Pioneer aviator Gladys Buroker learned to fly in 1932. She and husband, Herb Buroker, along with Gwin Hicks, opened a flying service at the Olympia Airport in the 1930s. She taught at Saint Martin’s as a ground school instructor in the Civilian Pilot Training Program from 1939 to 1941, likely the first woman to teach at the school. With the outbreak of the war, she continued her work inland at Pasco and then Coeur d’Alene where she trained pilots throughout the war.

A native of Thurston County, Elizabeth Ayer was the first woman to graduate from the University of Washington School of Architecture in 1921 and the first Washington state registered woman architect. After a distinguished career, Ayer retired to Panorama in 1970 and served on the Lacey Planning Commission for ten years before her death in 1987.

lacey history
Myrtle Emily Smith Hicks Simmons
Photo courtesy: Lacey Museum, Hazel Hicks Collection

Community activists include Myrtle Emily Hicks-Simmons who was noted for her work to raise funds for polio victims, and in 1941 became a Deputy Sheriff and Matron of the County Jail. Hazel Hicks O’Keefe Hoffman was instrumental in the preservation of the Ruddell Pioneer Cemetery, organizing many chicken suppers and bake sales to raise funds to maintain the plot.

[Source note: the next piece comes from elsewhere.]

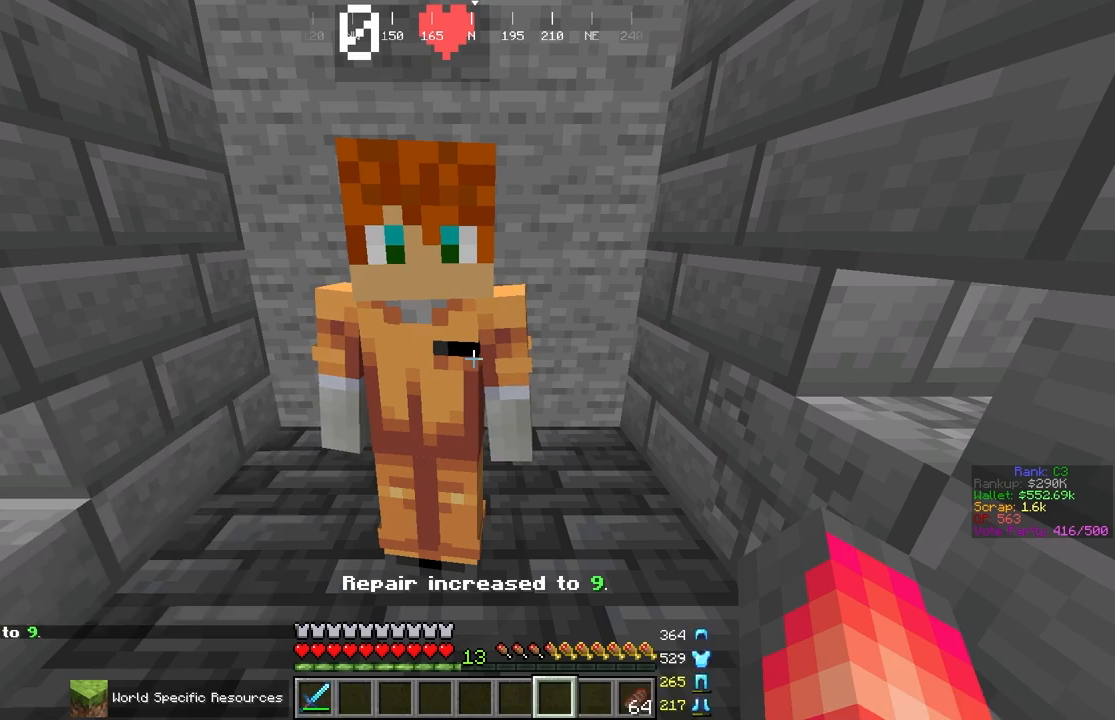
Gameplay with keyboard and mouse; each line is a JSON object with the keys and mouse buttons held at the frame after it. "events" lists presses ("down") and releases ("up") of "a", "d", "s", "space", "w", "mouse_left" and "mouse_right" between this image and that frame as [ms after this image, input, new state], when the widget could be followed in between. "mouse_left", "mouse_right" = the "left", "right" buttons of the "mouse" list. No other keys are recorded. Fast repeated clicks can show as one long hold. Mouse movement is not recorded.
{"keys": ["w"], "mouse": [], "events": [[150, "a", "down"], [150, "w", "down"], [450, "a", "up"]]}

A pillar of the Lacey community is the Lacey Women’s Club. In 1926, Lacey women decided to form a separate club from the Elephant’s Club for men. At first called the Home Demonstration Club, they changed the name to Lacey Women’s Club which endures today in their own clubhouse, built in 1937, where they continue their philanthropic work in the community.

When Lacey incorporated in 1966, Al Homann was elected Mayor and his wife, Anna Finnegan Homann, was his valued partner. The Homanns’ recreation room served as the first city hall and the first fire department was headquartered in their warehouse. Anna was part of the family business as well as being active in the Women’s Club, Zonta and Cowbelles. She was Grand Marshall of the MAD Festival Parade in 1979 before her death in 1987.

lacey history
Shirley Dziedzic
Photo courtesy: Lacey Museum, Shirley Dziedzic Collection

Although residents were served by a bookmobile before the city incorporated, Mary Russell was Lacey’s first librarian beginning her work in leased space in Market Square in 1972. She later worked at rented space in the Lacey Village Shopping Center until her retirement in 1986. The next year, the city’s new library opened next to city hall.

Lacey’s own history heroine is Shirley Dziedzic who arrived in Lacey in 1960 with her late husband Gene. Active in Sacred Heart Church, she served for many years on both the Lacey Historical Commission and Planning Commission. A long time president of the Lacey Historical Society, she was an advocate for the Lacey School Memorial, preservation of the Gallagher House and headed the efforts for the Lacey Remembering Place garden near the Lacey Museum.